'''
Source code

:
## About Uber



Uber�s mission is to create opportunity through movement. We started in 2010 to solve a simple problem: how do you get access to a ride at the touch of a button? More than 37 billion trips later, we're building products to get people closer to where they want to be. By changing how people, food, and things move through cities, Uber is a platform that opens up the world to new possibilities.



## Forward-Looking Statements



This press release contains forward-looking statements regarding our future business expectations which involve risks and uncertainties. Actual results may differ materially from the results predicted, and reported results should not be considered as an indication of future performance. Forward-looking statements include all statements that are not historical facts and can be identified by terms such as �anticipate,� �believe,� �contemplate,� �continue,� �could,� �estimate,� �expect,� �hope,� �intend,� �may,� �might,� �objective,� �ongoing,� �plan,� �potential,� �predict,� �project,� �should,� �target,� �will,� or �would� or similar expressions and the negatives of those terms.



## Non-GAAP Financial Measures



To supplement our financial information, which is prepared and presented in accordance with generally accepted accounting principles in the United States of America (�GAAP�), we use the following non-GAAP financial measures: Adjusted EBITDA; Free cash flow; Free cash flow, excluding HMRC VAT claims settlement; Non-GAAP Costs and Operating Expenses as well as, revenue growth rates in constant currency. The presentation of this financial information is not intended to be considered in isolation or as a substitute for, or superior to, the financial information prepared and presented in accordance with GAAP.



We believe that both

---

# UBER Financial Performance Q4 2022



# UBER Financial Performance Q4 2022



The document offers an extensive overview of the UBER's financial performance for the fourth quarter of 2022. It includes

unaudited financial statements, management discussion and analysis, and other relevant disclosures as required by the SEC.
'''
** TASK PROMPT **
The answer must be a single number: how many lines of the records contain the string "believe".

** ANSWER SECTION **
2